[What to do]
Counting the line with "Please refer to" as the last one, copy out the lines of the data exactly from the first onward.

[Records contained in a dataset]

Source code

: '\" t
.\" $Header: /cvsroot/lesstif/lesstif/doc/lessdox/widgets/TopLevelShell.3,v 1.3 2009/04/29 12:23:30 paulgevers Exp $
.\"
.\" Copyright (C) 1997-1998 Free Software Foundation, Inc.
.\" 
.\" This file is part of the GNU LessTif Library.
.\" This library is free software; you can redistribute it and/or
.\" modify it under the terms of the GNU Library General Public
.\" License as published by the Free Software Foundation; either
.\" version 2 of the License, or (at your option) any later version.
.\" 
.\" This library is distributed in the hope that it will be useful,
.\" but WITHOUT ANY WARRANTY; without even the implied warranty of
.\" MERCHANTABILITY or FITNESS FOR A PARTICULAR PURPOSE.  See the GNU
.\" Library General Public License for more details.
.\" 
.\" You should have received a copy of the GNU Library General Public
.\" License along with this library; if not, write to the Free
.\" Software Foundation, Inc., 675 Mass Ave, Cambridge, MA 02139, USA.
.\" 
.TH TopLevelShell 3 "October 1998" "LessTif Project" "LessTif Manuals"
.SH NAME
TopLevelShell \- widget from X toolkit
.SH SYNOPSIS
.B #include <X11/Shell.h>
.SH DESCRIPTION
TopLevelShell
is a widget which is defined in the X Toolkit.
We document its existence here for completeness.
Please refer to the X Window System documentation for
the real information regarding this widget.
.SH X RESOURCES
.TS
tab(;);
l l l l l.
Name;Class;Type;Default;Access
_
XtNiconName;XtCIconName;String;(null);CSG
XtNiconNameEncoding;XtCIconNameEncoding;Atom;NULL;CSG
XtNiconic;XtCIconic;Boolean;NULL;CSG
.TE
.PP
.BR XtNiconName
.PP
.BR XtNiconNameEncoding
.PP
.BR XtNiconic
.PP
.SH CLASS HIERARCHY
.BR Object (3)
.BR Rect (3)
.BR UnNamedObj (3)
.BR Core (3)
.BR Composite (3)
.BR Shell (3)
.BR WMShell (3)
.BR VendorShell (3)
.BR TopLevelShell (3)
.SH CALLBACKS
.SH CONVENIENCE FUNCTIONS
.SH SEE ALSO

[Response for this exercise]
Source code

: '\" t
.\" $Header: /cvsroot/lesstif/lesstif/doc/lessdox/widgets/TopLevelShell.3,v 1.3 2009/04/29 12:23:30 paulgevers Exp $
.\"
.\" Copyright (C) 1997-1998 Free Software Foundation, Inc.
.\" 
.\" This file is part of the GNU LessTif Library.
.\" This library is free software; you can redistribute it and/or
.\" modify it under the terms of the GNU Library General Public
.\" License as published by the Free Software Foundation; either
.\" version 2 of the License, or (at your option) any later version.
.\" 
.\" This library is distributed in the hope that it will be useful,
.\" but WITHOUT ANY WARRANTY; without even the implied warranty of
.\" MERCHANTABILITY or FITNESS FOR A PARTICULAR PURPOSE.  See the GNU
.\" Library General Public License for more details.
.\" 
.\" You should have received a copy of the GNU Library General Public
.\" License along with this library; if not, write to the Free
.\" Software Foundation, Inc., 675 Mass Ave, Cambridge, MA 02139, USA.
.\" 
.TH TopLevelShell 3 "October 1998" "LessTif Project" "LessTif Manuals"
.SH NAME
TopLevelShell \- widget from X toolkit
.SH SYNOPSIS
.B #include <X11/Shell.h>
.SH DESCRIPTION
TopLevelShell
is a widget which is defined in the X Toolkit.
We document its existence here for completeness.
Please refer to the X Window System documentation for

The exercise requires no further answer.